There are many other quotes that fit into this space.
“Life is what happens to you while you're busy making other plans.” John Lennon via Allen Saunders
So, what’s the point?
The point is that change is the only constant. Every day, you can change something. Every day, something changes. Every day, the world is moving forward.
“Every day, in every way, I’m getting better and better.” Frank Spencer via Émile Coué
We all know and recognise these things, but do we internalise them? Do you realise that everything you do today will be forgotten tomorrow? Is that good or bad thing? Should we all just live in the moment?
“We’re so busy watching out for what’s just ahead of us that we don’t take time to enjoy where we are.” Bill Watterson
So, if you’ve bought into all those quotes and thoughts, here’s the rub. You build systems that you think should be around for years and yet, in a few weeks or months, they are obsolete.
This is a discussion I had had for years with financial institutions. Banks and insurance firms invested millions in systems built in the last decade and, because of the cost, were massively reluctant to change them. The result? They built all of their new systems on top of them, cementing them in place, never to be replaced. But let’s go back to that quote from Steve Jobs:
“All the work I’ve done in my life will be obsolete in a few years.”
In other words, what he was getting at here is that whatever systems and structures you implement today will be obsolete tomorrow … and you need to plan for that and, more importantly, accept that.
You invest $20 million today in an IT upgrade. Three years from now, do the same again. If you don’t, you end up with a larger and larger technical debt mess. Technical debt: the error of forgetting to invest in renewal.
If you accept that the only constant is change, then you also accept that the only constant is renewal. If you do not invest in renewal, you end up with this large pile of obsolescence that ruins you. This is true at a personal level – do you still have a Blackberry? – but also massively impacts any commercial institutions.
I’ve blogged about this often, but what should get attention today is technical debt, obsolescence and change.
“Technical debt is a measure of the amount of duct tape holding your system together, plus the amount of rust that it has accumulated.” Itzy Sabo
The thing is that we can make a decision in the present to change the future with a major investment in technology but then, and this has often been forgotten, we have to realise it will be obsolete in just a few years and therefore to reinvent it again.
This was a key learning experience when I visited Ant Group in Asia who reinvent their systems architecture every three years.

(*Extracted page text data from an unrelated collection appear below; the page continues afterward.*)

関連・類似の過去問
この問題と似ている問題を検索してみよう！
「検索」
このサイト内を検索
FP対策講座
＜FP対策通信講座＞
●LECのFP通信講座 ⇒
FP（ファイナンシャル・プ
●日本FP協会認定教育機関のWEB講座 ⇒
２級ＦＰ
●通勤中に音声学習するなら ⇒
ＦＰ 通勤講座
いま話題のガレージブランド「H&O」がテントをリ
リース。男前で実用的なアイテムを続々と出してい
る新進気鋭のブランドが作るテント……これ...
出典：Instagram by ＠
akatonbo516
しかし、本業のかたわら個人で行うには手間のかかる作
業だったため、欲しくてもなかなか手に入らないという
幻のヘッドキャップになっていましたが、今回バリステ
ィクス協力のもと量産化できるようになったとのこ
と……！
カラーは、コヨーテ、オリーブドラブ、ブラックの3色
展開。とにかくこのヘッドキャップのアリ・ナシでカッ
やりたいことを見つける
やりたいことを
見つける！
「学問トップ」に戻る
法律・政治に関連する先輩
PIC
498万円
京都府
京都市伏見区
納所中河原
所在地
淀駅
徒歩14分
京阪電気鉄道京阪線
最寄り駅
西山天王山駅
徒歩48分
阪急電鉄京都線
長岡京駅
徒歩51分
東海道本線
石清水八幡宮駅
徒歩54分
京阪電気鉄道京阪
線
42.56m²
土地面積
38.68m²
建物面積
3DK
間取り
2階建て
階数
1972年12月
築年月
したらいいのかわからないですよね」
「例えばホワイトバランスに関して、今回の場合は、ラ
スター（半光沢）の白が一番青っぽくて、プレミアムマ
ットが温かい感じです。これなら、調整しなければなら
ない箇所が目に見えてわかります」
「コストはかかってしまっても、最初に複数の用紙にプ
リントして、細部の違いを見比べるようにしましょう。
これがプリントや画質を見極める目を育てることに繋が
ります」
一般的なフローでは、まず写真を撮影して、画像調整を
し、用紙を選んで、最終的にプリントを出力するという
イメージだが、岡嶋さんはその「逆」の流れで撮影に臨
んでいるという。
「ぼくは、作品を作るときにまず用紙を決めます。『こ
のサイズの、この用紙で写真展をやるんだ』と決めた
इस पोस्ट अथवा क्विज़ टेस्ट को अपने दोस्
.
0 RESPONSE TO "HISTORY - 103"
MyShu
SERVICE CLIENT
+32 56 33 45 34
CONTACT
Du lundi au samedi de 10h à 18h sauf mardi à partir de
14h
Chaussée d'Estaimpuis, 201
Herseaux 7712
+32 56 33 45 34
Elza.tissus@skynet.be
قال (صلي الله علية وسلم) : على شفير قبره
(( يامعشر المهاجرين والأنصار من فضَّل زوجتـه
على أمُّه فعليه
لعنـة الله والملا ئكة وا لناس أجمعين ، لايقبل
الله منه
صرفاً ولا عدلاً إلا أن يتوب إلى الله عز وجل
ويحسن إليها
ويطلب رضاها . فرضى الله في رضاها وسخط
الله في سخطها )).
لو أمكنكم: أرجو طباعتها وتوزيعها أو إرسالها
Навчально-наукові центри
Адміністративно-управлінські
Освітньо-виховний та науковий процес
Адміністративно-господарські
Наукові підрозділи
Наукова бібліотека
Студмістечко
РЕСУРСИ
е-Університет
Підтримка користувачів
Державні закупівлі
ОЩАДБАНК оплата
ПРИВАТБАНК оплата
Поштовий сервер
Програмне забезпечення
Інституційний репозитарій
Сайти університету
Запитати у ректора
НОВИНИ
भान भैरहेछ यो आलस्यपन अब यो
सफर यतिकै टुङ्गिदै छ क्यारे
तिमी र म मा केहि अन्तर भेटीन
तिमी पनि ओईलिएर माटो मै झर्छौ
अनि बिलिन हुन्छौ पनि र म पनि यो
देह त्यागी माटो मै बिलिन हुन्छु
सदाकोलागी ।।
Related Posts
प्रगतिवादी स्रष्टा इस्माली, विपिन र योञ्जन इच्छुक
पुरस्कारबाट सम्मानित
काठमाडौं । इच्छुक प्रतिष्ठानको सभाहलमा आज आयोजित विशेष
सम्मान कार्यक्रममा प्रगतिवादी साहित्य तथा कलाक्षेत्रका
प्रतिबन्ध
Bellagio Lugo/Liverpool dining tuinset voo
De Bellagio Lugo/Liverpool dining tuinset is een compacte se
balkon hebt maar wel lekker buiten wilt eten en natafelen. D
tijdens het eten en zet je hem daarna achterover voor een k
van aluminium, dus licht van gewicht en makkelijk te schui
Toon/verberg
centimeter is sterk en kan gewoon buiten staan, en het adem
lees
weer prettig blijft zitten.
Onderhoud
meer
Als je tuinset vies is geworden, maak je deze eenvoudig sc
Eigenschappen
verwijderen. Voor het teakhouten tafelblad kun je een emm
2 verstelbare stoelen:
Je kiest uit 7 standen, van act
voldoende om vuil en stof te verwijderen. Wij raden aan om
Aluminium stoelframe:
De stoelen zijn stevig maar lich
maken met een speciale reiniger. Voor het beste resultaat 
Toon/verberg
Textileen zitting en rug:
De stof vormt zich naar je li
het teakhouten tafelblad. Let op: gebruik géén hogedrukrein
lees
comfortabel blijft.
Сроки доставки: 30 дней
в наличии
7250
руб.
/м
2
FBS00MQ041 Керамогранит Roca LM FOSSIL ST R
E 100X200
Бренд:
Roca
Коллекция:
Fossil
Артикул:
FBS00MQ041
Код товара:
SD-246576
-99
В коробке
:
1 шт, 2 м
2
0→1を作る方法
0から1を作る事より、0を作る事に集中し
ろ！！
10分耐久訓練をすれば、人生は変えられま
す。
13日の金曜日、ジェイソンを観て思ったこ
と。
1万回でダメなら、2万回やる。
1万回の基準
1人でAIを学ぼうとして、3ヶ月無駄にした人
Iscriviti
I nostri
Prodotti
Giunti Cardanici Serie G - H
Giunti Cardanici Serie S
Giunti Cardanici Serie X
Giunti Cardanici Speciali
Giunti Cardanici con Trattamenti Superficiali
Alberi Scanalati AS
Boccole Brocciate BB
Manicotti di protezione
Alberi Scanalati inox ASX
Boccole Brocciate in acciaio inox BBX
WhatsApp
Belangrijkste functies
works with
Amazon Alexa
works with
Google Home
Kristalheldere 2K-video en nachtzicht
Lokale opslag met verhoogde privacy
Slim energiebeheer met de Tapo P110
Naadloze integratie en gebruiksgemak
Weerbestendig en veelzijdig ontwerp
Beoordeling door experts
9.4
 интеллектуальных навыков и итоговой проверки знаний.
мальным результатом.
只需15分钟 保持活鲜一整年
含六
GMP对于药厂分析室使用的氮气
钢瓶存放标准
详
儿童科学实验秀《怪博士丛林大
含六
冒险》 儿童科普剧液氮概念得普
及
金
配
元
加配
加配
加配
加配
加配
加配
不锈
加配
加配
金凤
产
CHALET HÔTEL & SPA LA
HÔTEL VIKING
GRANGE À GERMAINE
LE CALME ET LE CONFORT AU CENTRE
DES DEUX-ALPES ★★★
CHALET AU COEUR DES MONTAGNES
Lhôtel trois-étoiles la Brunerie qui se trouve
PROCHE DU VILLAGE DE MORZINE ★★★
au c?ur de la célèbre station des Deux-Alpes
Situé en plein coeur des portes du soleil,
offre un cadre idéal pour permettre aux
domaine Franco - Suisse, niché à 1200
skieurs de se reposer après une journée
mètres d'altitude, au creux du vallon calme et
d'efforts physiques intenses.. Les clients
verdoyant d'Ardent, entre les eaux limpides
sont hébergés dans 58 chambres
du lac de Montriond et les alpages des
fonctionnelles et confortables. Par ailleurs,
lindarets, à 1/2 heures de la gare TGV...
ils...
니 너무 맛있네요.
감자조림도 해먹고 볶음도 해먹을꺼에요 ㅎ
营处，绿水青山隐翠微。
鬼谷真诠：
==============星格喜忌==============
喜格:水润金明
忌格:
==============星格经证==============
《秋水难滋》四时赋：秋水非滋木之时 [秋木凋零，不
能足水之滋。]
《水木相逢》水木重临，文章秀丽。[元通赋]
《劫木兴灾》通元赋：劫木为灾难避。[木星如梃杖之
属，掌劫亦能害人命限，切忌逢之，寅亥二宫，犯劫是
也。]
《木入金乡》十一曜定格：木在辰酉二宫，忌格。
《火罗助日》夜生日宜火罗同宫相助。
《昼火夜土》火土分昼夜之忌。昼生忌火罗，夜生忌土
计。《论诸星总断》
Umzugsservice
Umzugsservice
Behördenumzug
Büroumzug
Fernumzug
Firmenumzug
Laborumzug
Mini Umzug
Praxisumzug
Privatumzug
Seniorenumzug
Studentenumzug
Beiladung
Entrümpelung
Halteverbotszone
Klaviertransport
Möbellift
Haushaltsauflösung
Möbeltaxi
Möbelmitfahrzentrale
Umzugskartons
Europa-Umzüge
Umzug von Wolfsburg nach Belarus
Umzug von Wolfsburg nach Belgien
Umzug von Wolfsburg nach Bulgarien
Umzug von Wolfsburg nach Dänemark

This was a huge contrast with the US and EU banks I know, where their last reinvention of systems architecture was in the last century.
“People who cannot invent and reinvent themselves must be content with borrowed postures, second-hand ideas, fitting in instead of standing out.” Warren Bennis
Unfortunately, the last quote is the one that fits with most analogue banks and created the opening for the new fintech system of digital banks. The thing is that even digital banks have technical debt and need reinvention. AI, Agentic AI, AGI, quantum and more are all on the horizon … how fit are you to keep up?